- **DIRECTIVE**:
Once the line containing "vfov_deg: 106.2" is found in the entries below, reproduce it and every line after it, stopping at and including the line containing "exposure_s: 1/120"; reproduce nothing else, and keep each line exact.

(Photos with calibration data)
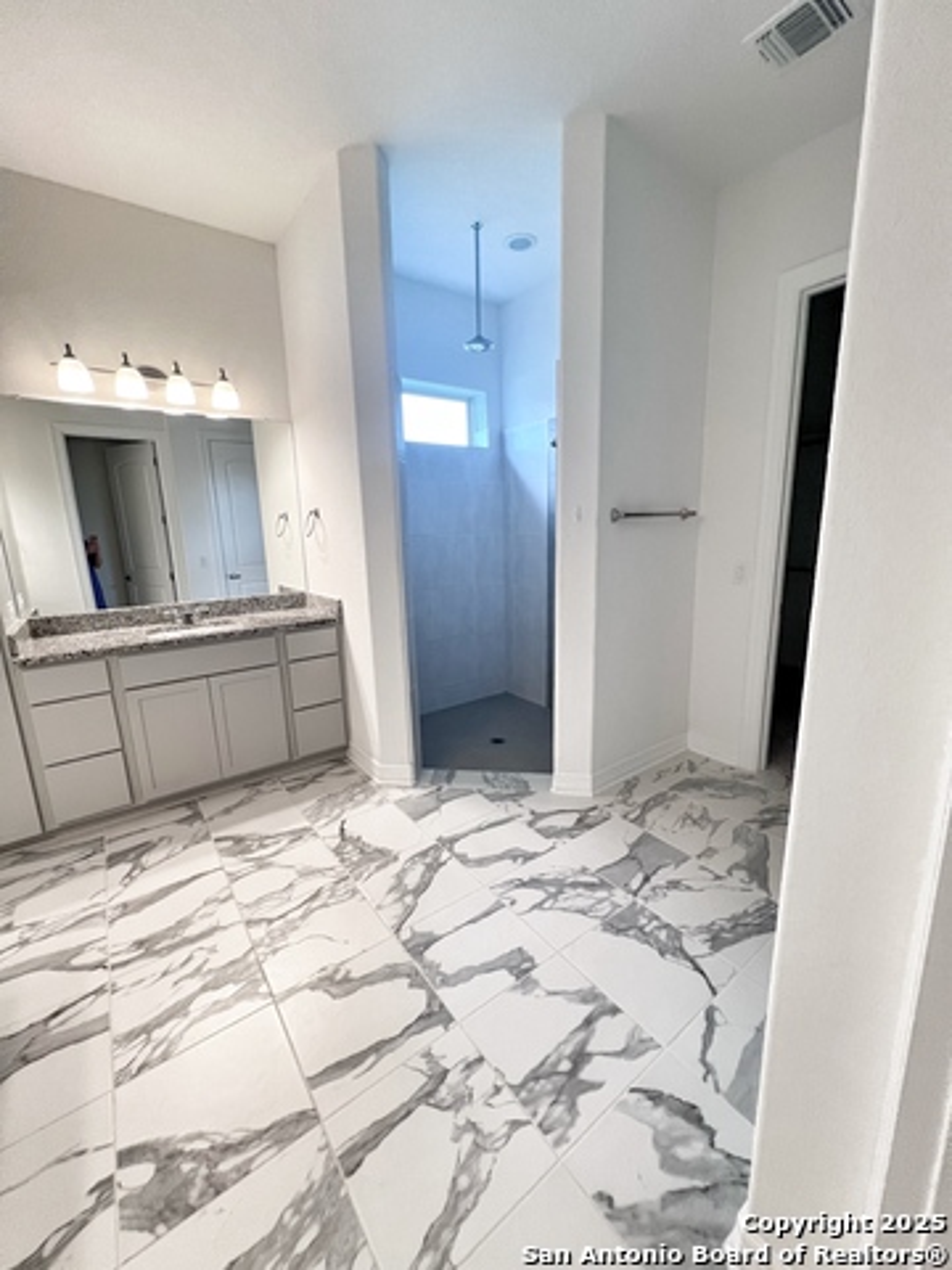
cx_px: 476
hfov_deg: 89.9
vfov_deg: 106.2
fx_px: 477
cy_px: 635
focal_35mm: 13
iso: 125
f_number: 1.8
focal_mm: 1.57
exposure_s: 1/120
==
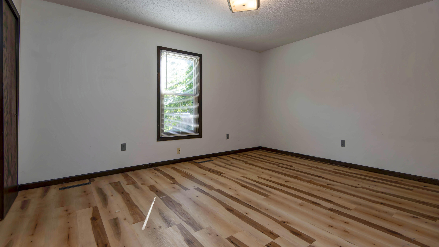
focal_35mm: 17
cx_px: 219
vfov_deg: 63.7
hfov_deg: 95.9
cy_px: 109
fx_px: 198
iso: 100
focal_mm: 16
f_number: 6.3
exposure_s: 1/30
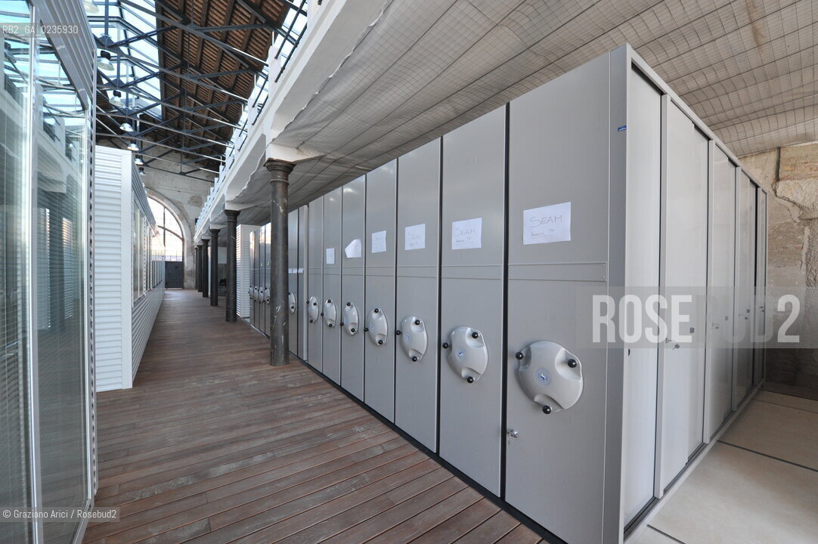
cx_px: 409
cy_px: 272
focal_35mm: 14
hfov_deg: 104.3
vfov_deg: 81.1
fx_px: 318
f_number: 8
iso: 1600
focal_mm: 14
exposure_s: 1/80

- **SOLUTION TO THIS PROBLEM**:
vfov_deg: 106.2
fx_px: 477
cy_px: 635
focal_35mm: 13
iso: 125
f_number: 1.8
focal_mm: 1.57
exposure_s: 1/120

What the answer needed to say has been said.